--- THE INPUT Enclosed Below ---

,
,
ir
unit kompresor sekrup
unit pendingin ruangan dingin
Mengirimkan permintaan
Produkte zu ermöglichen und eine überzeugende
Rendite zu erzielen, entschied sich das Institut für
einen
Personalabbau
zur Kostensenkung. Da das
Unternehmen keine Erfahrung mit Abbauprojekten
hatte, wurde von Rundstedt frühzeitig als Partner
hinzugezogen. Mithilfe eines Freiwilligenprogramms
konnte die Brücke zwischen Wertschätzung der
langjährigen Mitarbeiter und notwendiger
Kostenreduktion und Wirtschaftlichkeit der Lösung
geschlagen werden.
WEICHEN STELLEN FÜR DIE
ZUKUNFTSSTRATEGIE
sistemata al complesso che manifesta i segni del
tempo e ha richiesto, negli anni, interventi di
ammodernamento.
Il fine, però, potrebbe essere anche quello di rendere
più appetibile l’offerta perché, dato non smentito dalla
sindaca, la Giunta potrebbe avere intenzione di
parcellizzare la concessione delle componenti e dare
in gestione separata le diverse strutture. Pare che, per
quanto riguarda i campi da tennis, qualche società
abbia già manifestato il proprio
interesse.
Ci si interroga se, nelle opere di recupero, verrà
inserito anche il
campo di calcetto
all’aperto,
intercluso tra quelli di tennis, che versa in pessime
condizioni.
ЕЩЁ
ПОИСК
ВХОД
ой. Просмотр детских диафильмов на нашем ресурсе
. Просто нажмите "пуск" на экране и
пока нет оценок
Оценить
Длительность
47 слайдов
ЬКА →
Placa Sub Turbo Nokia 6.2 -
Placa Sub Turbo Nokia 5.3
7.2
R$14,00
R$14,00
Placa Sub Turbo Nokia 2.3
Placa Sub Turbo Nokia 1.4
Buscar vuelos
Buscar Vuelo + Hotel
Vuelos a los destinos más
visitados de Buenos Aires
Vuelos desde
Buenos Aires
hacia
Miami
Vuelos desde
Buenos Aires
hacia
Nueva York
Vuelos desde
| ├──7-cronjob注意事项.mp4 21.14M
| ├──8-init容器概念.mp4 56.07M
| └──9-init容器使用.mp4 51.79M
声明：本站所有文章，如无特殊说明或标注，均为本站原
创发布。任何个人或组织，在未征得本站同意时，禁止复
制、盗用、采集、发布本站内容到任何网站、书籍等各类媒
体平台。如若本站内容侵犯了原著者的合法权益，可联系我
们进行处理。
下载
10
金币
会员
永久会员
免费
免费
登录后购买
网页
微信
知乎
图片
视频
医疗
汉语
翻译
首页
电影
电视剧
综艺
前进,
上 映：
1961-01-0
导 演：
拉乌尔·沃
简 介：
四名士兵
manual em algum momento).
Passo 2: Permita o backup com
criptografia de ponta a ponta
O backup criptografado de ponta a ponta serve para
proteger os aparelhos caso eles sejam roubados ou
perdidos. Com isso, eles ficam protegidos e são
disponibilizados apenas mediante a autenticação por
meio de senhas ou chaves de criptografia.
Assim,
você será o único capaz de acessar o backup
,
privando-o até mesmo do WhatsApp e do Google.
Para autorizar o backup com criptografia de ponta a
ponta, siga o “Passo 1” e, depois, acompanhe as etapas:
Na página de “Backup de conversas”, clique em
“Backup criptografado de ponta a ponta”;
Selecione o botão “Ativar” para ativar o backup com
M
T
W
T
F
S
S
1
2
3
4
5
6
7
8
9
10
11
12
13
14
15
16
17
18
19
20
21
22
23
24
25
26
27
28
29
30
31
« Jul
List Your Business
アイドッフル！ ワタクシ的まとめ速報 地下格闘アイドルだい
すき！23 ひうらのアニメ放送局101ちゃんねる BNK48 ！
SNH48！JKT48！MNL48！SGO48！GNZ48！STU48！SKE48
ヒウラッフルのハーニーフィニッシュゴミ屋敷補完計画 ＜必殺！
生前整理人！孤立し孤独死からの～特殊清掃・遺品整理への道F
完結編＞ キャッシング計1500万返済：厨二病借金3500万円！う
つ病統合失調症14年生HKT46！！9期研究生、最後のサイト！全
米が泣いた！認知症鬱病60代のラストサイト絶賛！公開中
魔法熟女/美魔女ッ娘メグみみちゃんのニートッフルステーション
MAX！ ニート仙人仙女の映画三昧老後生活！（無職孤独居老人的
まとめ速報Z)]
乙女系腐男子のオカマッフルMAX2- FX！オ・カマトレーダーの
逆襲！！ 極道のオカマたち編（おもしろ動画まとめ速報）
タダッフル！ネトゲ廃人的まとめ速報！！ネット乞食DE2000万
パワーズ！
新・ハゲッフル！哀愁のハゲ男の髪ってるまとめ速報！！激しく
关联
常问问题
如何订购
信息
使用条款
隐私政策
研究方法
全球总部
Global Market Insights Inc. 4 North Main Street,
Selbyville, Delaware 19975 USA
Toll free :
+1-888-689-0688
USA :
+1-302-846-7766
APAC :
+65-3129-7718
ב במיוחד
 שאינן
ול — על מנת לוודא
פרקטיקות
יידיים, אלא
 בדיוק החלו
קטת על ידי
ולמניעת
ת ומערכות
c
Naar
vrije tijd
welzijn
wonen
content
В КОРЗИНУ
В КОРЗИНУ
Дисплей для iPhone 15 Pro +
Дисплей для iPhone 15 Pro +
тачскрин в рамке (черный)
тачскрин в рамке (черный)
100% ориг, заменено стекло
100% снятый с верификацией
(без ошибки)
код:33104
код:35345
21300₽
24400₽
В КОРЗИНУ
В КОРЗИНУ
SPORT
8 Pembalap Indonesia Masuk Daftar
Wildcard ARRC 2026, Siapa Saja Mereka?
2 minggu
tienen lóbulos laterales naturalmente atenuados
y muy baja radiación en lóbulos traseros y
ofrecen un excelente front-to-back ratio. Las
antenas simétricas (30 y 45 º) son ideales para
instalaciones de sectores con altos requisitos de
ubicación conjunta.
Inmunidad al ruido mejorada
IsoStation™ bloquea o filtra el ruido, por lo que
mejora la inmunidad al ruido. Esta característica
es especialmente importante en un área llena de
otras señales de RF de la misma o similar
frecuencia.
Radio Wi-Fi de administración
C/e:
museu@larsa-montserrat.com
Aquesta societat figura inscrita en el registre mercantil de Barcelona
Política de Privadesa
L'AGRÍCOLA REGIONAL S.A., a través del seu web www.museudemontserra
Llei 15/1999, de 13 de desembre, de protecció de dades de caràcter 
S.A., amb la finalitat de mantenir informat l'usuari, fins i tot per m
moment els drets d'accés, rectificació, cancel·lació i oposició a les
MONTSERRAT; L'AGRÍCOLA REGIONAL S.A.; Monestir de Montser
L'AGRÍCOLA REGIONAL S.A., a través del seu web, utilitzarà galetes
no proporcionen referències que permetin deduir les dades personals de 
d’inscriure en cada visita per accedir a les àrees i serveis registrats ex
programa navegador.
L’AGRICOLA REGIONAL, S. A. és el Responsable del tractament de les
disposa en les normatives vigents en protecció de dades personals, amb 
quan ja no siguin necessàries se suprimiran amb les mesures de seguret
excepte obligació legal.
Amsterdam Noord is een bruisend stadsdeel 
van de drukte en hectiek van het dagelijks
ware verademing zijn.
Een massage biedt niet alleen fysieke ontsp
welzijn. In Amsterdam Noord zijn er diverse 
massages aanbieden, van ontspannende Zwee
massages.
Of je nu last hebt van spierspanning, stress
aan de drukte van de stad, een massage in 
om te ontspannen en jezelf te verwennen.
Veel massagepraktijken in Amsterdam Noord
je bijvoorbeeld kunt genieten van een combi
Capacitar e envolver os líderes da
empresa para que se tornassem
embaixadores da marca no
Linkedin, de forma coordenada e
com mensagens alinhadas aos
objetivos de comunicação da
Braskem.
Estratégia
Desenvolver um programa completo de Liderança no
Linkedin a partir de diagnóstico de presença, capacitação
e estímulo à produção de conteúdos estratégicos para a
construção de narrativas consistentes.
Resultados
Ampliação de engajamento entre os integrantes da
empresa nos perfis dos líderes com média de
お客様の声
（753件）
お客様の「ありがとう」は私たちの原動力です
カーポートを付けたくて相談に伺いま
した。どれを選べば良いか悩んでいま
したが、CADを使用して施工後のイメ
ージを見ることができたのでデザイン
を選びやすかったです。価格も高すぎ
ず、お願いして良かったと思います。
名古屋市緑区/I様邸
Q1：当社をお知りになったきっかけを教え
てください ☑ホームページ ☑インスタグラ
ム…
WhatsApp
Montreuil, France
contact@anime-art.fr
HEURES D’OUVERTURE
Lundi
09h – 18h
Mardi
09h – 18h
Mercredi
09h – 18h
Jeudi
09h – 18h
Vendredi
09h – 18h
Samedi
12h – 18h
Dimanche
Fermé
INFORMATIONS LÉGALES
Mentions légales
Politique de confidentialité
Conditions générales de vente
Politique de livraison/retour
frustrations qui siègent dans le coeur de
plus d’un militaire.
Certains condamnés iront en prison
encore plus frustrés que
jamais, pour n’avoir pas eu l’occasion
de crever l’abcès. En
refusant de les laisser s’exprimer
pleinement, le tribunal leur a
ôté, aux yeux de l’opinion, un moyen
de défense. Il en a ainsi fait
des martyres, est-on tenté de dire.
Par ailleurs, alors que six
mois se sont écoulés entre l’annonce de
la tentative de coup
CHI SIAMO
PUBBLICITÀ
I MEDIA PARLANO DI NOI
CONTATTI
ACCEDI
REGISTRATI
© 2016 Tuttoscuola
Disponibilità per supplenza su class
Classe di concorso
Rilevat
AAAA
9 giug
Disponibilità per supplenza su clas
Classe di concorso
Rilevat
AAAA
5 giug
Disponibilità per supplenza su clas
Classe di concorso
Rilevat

--- End of Enclosed THE INPUT ---

• [ABOUT THIS TASK]: Every line above that carries the string "Politique" should be copied.

• [EXPECTED OUTPUT]:
Politique de confidentialité
Politique de livraison/retour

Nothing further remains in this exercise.